La città di Acate si spacca su un’iniziativa di forte impatto sociale: la realizzazione di un hub sanitario di Emergency destinato ai migranti che lavorano nella fascia trasformata, nella zona di Marina di Acate
Il progetto, che prevede l’erogazione di servizi sanitari essenziali anche a chi è privo di permesso di soggiorno, è stato però bocciato dalla maggioranza durante l’ultima seduta del Consiglio Comunale aperto.
L’incontro, richiesto e ottenuto dalle forze di opposizione, ha fatto emergere chiaramente le tensioni in atto. Il timore espresso da una parte dei residenti è che l’hub possa diventare un catalizzatore di presenze tale da pregiudicare lo sviluppo turistico del lungomare. Eppure, la genesi del progetto appariva diversa: in una fase iniziale, il Comune aveva messo a disposizione un suolo di proprietà municipale per installare dei container già utilizzati durante l’emergenza Covid presso l’ospedale di Vittoria.
Verso un cambio di rotta
Attualmente si sta valutando un cambio di rotta rispetto alla soluzione logistica originale, ipotizzando l’uso di un immobile già esistente nella zona per il quale vi sarebbero già delle disponibilità. Il servizio, pensato da Emergency in convenzione con l’ASP, dovrebbe operare inizialmente con una frequenza settimanale, con la possibilità di incrementare le aperture in base alle richieste effettive.
Tuttavia, la seduta consiliare di ieri ha sancito una netta levata di scudi da parte della stessa maggioranza che sostiene il sindaco Gianfranco Fidone. Tra i pareri contrari spicca quello dell’ex sindaco Giovanni Caruso, che ha tentato una mediazione critica sottolineando come alcune zone di Marina di Acate siano ormai abitate esclusivamente da immigrati, lasciando ai residenti solo un piccolo tratto di lungomare per la movida. Secondo Caruso, scegliere di realizzare l’hub proprio in quell’area rischierebbe di dare il colpo di grazia alle ambizioni turistiche della frazione.

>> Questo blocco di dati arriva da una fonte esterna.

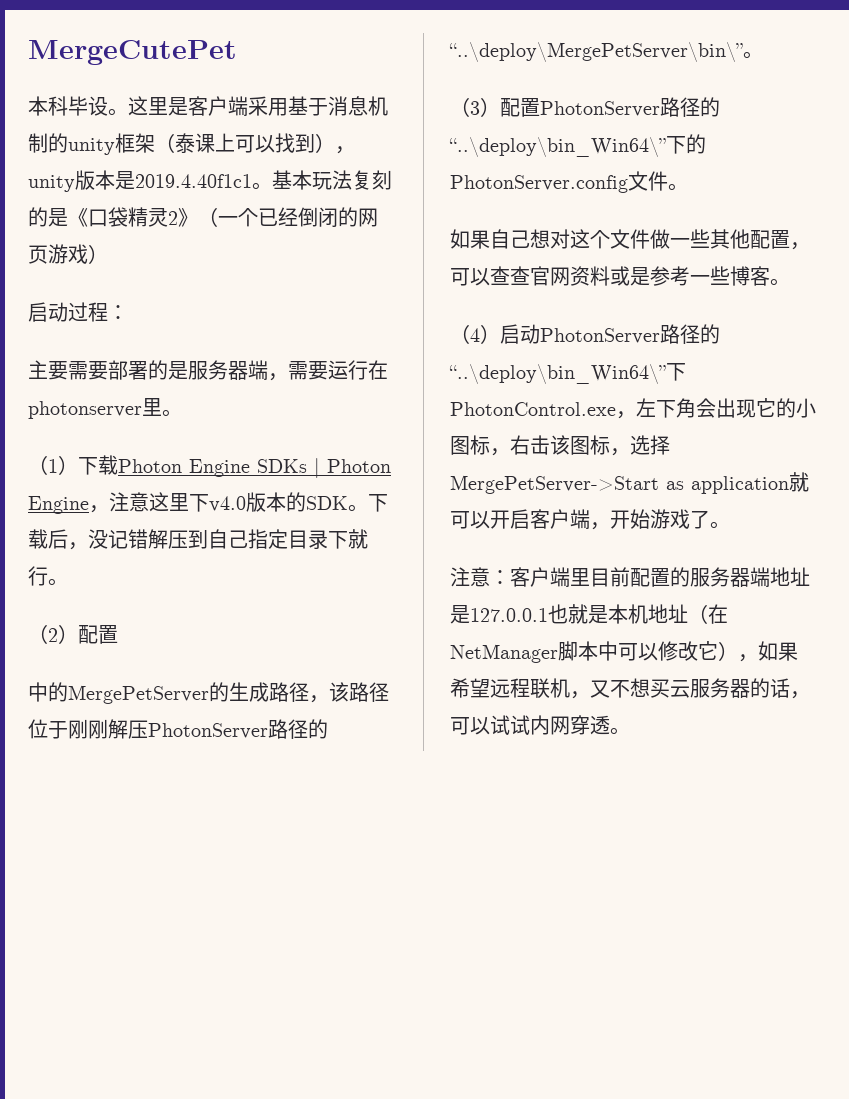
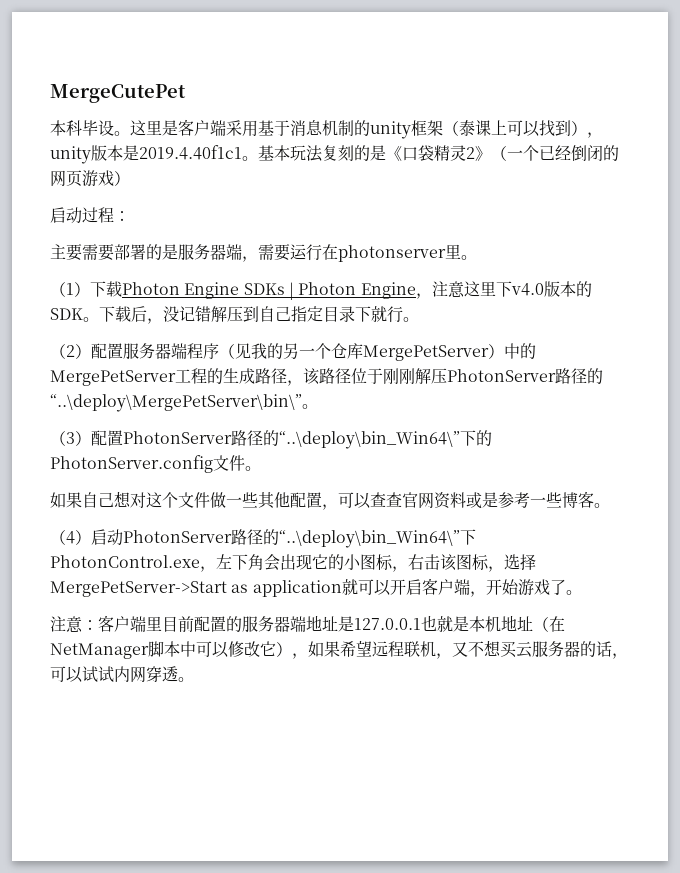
(118, 634) // -> [123,343,504,361] 服务器端程序（见我的另一个仓库MergePetServer）
(209, 694) none -> [175,368,207,384] 工程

La soluzione pensata da Caruso
Per ovviare al problema, Caruso ha avanzato una controproposta: spostare la struttura in una zona baricentrica situata presso la rotonda di intersezione con la strada provinciale per Scoglitti, lontano dal lungomare. Una soluzione che, secondo l’esponente politico, permetterebbe a Comune e ASP di ascoltare le legittime richieste dei residenti.
Il commento del sindaco Fidone
Anche il sindaco Gianfranco Fidone si è espresso a margine della civica assise, prendendo atto delle valutazioni emerse. Pur non essendo ancora stata presa una decisione definitiva, il primo cittadino ha ammesso che i numerosi pareri contrari non possono restare inascoltati. La sfida, ora, sarà individuare una nuova soluzione che non scontenti i residenti ma che, allo stesso tempo, riesca a farsi carico delle necessità di una fascia di popolazione spesso dimenticata.